**PROMPT 1**
In the rescue technology passage below, what kinds of data can products fuse in real time?
**PROMPT 2**
Return the stretch of the rescue technology passage from "Technology companies focused" through "respiratory protection equipment.", copied word for word.

**PAGE TEXT**
<<<<
Technology companies focused on developing electronic equipment for rescue applications are helping to address the demands of emergency service teams and managers, allowing for better communication as well as shareable data. Products that can fuse multiple data sources such as vision, sensor and location data in real time can offer up the possibility of unlocking the capabilities of rescue resources not on the ground. Gas monitoring equipment is now available with Bluetooth enabled; information can be recorded and monitored remotely along with biometric sensor data and location data on respiratory protection equipment.
The ability to gather and disseminate information locally, domestically or internationally could potentially result in a force multiplier and an effective yet powerful tool in the rescue team’s tool box.
>>>>
**DATASET EXCERPT**
<<<<
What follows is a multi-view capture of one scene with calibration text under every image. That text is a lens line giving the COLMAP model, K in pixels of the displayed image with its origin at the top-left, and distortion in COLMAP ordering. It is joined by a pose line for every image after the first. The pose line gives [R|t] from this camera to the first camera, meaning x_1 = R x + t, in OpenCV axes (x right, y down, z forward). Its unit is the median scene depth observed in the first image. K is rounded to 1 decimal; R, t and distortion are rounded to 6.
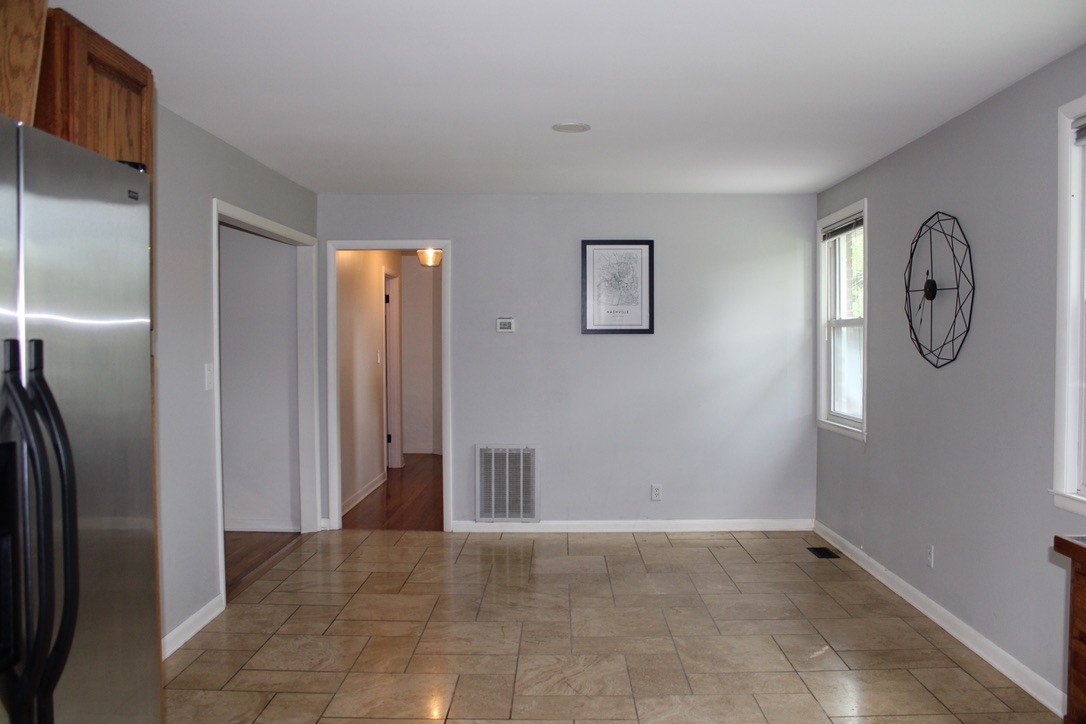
>>>>
**REPLY 1**
Vision, sensor and location data.

**REPLY 2**
Technology companies focused on developing electronic equipment for rescue applications are helping to address the demands of emergency service teams and managers, allowing for better communication as well as shareable data. Products that can fuse multiple data sources such as vision, sensor and location data in real time can offer up the possibility of unlocking the capabilities of rescue resources not on the ground. Gas monitoring equipment is now available with Bluetooth enabled; information can be recorded and monitored remotely along with biometric sensor data and location data on respiratory protection equipment.